Setelah mendapatkan izin dari pak bos, Abimara pun diizinkan pulang lebih awal dari biasanya karena juga pekerjaan kantornya sudah beres. Ia membeli tiket pesawat menuju Surabaya dan memilih berangkat besok supaya lebih cepat, ia membeli tiket dan akan berangkat pukul 12.00 siang dan akan menempuh perjalanan selama 1 jam 30 menit.
Abimara berangkat dari rumah menuju bandara pukul 10.00 pagi, selama di perjalanan ia hanya terbengong dan tidak bisa tidur karena memikirkan ibunya yang ada di rumah sakit. Ia berdoa untuk keselamatan selama diperjalanan, berdoa untuk ibu dan keluarganya disana.

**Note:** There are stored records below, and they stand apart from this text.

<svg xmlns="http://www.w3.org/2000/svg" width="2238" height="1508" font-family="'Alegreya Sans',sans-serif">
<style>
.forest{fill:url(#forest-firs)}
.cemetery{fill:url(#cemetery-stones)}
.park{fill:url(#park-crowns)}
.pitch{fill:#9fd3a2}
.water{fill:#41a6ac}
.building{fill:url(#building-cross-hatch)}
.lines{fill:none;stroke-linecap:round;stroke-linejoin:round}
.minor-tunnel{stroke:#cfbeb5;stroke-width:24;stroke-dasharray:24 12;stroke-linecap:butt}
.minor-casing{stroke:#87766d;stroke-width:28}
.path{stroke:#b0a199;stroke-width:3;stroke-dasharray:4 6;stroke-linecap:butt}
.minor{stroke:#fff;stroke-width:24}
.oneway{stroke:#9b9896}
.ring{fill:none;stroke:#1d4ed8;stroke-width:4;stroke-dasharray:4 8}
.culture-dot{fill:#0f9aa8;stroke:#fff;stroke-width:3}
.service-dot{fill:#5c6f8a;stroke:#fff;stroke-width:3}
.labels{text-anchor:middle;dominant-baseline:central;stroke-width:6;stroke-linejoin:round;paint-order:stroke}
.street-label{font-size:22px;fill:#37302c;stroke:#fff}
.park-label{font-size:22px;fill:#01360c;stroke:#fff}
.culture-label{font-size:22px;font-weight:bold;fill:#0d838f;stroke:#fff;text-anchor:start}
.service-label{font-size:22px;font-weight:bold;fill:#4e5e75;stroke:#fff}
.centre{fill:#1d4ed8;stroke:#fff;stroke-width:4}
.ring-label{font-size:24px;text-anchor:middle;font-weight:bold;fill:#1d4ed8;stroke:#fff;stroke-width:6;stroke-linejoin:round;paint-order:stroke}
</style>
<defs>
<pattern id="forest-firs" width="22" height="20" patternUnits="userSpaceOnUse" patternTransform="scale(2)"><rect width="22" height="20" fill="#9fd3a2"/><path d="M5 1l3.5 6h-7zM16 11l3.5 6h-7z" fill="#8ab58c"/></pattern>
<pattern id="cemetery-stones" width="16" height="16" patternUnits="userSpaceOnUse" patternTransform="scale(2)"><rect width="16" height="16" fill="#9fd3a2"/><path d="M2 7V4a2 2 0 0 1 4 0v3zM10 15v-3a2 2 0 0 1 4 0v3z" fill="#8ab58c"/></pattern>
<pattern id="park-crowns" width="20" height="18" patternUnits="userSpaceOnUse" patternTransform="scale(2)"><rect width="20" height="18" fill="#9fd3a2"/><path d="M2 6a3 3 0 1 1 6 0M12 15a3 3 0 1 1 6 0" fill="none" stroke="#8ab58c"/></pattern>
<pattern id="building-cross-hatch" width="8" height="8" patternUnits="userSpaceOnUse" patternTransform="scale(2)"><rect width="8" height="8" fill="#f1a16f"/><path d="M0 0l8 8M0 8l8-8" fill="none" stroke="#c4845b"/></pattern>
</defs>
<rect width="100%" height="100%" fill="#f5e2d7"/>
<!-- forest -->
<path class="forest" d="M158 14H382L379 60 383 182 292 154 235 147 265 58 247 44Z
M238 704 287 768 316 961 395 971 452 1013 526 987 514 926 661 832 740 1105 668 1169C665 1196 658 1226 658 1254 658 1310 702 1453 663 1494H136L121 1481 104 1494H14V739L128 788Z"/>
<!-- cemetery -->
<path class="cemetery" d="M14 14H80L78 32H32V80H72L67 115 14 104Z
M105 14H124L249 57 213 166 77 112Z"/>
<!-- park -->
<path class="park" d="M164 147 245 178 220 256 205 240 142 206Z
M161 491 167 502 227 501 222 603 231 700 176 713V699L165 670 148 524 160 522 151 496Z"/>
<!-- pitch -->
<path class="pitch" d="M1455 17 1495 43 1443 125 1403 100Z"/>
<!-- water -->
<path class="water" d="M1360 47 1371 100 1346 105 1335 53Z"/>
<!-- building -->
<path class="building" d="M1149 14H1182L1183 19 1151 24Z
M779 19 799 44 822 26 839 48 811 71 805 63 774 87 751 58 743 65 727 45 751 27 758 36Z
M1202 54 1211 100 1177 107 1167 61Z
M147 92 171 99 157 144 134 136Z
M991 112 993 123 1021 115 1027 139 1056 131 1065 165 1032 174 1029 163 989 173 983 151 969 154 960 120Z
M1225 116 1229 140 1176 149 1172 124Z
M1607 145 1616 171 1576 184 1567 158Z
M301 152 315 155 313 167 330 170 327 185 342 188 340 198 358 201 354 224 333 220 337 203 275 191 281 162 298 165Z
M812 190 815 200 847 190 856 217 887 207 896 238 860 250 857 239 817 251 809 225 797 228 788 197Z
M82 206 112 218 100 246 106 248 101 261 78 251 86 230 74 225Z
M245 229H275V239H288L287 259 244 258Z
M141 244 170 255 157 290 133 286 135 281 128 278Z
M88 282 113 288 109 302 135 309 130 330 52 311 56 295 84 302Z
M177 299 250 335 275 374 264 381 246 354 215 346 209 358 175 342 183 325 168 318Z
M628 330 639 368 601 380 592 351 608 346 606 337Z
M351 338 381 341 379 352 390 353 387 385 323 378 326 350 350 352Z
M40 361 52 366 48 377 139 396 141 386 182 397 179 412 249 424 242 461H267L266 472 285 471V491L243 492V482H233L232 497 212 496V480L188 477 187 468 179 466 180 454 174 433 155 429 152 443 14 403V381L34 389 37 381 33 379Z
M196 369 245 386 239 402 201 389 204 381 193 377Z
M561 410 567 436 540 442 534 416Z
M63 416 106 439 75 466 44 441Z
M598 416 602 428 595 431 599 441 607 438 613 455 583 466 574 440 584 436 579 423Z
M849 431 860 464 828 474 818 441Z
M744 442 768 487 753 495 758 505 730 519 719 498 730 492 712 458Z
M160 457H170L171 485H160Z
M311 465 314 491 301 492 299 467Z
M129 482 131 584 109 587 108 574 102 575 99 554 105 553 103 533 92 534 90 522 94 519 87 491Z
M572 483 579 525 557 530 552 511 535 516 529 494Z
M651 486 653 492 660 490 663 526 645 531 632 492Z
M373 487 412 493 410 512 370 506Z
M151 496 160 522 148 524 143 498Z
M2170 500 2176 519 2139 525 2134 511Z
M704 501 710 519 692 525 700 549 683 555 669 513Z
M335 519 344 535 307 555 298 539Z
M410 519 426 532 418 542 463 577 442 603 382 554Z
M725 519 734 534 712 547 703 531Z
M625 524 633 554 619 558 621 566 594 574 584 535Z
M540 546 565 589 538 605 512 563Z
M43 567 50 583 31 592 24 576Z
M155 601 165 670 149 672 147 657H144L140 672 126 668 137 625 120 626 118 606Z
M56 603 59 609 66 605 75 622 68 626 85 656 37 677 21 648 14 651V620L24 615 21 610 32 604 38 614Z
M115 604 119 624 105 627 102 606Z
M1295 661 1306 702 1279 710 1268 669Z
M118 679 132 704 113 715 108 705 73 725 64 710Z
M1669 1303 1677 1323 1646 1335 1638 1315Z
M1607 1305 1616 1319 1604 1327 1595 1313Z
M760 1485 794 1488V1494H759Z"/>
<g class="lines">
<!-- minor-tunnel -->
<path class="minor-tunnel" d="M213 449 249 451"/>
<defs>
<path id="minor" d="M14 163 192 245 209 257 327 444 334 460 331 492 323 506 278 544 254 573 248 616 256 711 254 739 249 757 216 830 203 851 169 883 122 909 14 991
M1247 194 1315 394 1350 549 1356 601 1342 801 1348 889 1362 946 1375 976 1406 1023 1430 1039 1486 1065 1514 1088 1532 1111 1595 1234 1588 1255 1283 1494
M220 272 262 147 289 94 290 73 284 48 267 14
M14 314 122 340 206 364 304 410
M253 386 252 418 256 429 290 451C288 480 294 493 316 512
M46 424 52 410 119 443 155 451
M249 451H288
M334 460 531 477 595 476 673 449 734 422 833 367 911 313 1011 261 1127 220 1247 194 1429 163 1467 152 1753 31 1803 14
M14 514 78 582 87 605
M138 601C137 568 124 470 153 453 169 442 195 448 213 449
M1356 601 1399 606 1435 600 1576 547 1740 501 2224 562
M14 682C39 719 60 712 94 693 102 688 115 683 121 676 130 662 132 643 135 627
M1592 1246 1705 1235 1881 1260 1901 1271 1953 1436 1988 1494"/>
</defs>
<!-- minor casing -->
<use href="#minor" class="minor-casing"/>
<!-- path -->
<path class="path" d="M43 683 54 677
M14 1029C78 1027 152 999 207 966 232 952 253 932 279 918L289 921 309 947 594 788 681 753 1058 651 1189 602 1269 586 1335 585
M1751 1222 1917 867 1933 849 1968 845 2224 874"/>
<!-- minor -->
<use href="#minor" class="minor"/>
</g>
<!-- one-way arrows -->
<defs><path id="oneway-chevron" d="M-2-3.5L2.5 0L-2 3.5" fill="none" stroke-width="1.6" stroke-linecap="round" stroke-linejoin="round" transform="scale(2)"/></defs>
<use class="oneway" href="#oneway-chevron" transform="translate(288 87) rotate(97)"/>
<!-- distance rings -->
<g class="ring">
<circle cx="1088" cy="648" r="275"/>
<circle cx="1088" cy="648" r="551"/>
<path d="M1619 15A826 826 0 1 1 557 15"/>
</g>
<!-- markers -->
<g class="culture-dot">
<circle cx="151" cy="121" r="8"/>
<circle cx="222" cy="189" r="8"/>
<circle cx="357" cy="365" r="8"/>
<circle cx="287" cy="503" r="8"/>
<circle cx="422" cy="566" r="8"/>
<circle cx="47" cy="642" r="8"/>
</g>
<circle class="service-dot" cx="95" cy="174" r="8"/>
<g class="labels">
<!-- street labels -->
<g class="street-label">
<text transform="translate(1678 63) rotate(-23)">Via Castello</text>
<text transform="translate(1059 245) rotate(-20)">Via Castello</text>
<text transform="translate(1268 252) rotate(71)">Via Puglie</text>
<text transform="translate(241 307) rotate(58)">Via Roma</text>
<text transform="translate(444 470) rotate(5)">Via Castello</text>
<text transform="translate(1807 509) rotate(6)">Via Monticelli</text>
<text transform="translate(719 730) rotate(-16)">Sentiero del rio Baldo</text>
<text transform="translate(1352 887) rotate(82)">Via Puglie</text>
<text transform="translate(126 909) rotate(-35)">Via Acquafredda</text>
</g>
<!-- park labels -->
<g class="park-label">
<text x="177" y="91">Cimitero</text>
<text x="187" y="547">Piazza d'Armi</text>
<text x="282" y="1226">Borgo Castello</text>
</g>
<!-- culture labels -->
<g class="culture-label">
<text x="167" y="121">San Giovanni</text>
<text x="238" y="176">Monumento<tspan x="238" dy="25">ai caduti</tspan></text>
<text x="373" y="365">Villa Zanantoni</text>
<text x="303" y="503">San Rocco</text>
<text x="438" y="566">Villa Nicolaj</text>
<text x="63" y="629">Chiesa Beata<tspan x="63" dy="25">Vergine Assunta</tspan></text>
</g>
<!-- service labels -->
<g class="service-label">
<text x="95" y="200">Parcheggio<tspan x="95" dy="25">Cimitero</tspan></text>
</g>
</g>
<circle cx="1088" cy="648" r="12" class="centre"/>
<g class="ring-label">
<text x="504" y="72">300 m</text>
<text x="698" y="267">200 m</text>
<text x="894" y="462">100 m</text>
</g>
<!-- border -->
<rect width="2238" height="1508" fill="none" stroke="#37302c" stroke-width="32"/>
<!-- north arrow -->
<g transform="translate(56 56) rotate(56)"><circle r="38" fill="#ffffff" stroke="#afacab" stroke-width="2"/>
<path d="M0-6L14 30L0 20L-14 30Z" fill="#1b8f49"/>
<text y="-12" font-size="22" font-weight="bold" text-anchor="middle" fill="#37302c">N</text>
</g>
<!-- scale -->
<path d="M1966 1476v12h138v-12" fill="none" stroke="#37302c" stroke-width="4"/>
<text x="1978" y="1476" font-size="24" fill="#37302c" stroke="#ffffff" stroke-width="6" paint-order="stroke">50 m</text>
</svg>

Setelah menumpuh perjalanan akhirnya Abimara sampai di bandara Juanda di Surabaya dan ia dijemput oleh adik iparnya menggunakan mobil, di perjalanan menuju rumah sakit mereka sambil bercerita. “sudah lama ya saya gak balik kampung, sudah 4 tahunan kayaknya.” Abimara sangat rindu suasana kota tempat ia dilahirkan. “oh iya, ibu gimana keadaannya dek?” Abimara bertanya cemas. “ya begitulah mbak, ngeluh sakit, makan berkurang terkadang malah seharian penuh ndak makan kami sudah paksakan mbah tapi ibu nekat ndak mau makan, berta badan ibu juga turun 5 kg mbak kata dokter terus mukanya terlihat seperti orang begadang ya karena beberapa hari tak bisa tidur.” Adik ipar menjelaskan secara rinci tentang kondisi ibunda. Setelah mendengarkan cerita adik iparnya ia menghela napas karena tidak tahu akan sanggupkah mengurus ibu yang sakit sudah agak parah dan bertanya dalam hati “apakah dua minggu cukup untuk berada disini?” Abimara meneteskan air mata.
“mbak’e cuti kantor berapa lama?” “saya izin cuti untuk dua minggu, tetapi gak tau deh apakah cukup belum lagi kalau ibu minta aku tiap hari ada disampingnya karena rindu.” “ohh begitu toh, oh iya mbak itu rumah sakitnya tinggal belok kanan lalu sampai.”